Leaving the cult was a good decision for us. When we stopped attending, I still partially believed in Mormonism, but my children did not, and they had good arguments. I studied, and came on RFM. I even took a few days off of work, and didn't sleep or eat--just read about all the Mormon lies. I guess that stage was painful. I was stunned that my own parents, relatives, and "friends" would lie to me. I was consumed with anger!
But nothing--nothing was ever as "painful" as living as a member of that evil cult! Like drugs--the worst day cult-free is still better than the best day at church.
When we went inactive, the Mormons harassed, bullied, maligned, and threatened us. After we officially resigned by letter, the Mormons shunned us. They tried very hard to cause us pain.
But--the joy of finding out those abusers had no authority from God, that my children and I were not going to be sent to Hell or Outer Darkness or the Telestial Kingdom, or whatever, that Polygamy was NOT God's way--and all the other garbage was FALSE--my happiness made the Mormon hatred towards me worth it!

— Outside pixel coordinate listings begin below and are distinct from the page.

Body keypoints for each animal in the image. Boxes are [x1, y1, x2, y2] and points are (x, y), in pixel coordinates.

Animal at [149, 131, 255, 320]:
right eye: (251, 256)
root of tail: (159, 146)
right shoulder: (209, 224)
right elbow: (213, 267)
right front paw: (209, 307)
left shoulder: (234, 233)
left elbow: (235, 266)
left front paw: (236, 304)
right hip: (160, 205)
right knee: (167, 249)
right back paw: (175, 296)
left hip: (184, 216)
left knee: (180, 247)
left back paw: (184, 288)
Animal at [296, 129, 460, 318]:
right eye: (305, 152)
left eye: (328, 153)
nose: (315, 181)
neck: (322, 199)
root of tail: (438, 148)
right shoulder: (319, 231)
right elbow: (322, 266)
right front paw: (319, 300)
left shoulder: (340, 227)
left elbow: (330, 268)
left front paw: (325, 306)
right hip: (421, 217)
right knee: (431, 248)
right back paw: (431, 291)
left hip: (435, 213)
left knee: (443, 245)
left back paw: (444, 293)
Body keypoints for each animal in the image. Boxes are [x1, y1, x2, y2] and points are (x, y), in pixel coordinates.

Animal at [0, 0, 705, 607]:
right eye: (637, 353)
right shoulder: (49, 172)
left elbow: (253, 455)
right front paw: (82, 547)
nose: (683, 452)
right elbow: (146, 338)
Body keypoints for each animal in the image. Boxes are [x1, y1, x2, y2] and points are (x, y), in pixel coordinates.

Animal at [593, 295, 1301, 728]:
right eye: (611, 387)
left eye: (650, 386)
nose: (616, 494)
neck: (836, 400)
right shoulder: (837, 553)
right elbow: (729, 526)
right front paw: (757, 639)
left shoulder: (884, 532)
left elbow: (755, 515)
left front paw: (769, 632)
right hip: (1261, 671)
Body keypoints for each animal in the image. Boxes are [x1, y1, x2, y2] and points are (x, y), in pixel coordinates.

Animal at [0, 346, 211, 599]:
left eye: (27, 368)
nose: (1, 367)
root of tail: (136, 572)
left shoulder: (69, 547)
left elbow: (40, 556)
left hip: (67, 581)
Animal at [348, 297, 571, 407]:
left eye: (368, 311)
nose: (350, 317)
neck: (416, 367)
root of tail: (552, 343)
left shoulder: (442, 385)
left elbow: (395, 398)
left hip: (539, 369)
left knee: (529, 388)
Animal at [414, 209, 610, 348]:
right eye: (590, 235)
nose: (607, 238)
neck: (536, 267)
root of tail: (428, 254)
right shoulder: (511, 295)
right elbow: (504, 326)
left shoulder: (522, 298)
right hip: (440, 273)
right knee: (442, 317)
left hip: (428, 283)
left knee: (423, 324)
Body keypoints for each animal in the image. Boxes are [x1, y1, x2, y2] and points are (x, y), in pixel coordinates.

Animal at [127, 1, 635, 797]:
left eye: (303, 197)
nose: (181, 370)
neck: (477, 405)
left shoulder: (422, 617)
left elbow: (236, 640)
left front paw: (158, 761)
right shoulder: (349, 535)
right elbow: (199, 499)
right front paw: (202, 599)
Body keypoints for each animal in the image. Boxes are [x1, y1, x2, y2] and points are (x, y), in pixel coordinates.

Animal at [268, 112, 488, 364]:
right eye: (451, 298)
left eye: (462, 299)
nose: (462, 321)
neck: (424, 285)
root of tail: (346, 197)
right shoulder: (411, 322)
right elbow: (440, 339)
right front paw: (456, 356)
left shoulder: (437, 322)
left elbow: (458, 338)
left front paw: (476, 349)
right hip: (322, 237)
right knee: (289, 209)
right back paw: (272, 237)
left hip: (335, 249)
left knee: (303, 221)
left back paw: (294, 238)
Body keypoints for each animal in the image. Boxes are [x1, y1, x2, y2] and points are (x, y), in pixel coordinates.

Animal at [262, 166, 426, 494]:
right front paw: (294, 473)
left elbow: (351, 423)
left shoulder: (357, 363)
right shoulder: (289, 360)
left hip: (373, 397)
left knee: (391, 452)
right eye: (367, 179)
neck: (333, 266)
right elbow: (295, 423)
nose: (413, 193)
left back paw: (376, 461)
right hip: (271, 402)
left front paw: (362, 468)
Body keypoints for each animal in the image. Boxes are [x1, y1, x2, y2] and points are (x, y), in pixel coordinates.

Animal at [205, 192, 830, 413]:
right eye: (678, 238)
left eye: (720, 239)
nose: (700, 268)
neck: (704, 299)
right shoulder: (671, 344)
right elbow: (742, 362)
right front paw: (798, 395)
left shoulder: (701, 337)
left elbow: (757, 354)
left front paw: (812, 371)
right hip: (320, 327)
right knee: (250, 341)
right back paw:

If that was the worst they could dish out, it was nothing!
So--leaving Mormonism--even with the Mormon shunning and hatred--was a positive, joyful, freeing experience! It brought me and my children closer. It cured my "Sunday depression." I had my self-esteem and autonomy back! Yeah!
I suspected that Christianity was made-up myths, also, but decided to hold onto my belief in God and Christ, until I had adjusted to leaving Mormonism.
Beginning to believe that Christianity is false, and that there is no afterlife is a mixed bag. It is painful. It is also part of my quest for Truth. We all have to face death, so having no after-life is sort of a natural progression. We came from the earth (and all star-stuff) and we return to the earth. Life has far greater value and meaning to me now. The Mormons had taken that away from me, by making me obey and EARN a place in heaven.
Not having an afterlife sets us free to live this life. Most of us would never do anything mean or self-destructive, anyway, even if there were no "commandments." Love is natural.
Frankly, I was dreading the Celestial Kingdom! My children and I were forever sealed (no matter how hard we tried to end that) to my first wife-beater temple husband--a creep that my children (born to my 2nd husband several years later) had never met! Living with a polygamous wife-beater forever--that would be Hell for an afterlife. So glad there isn't one.
The bottom line is, that knowing the Truth is a good thing! The process of learning (the hard way) the truth might be painful, but once you know, you realize there are a lot of new Truths to discover, and you never stop seeking. That's living!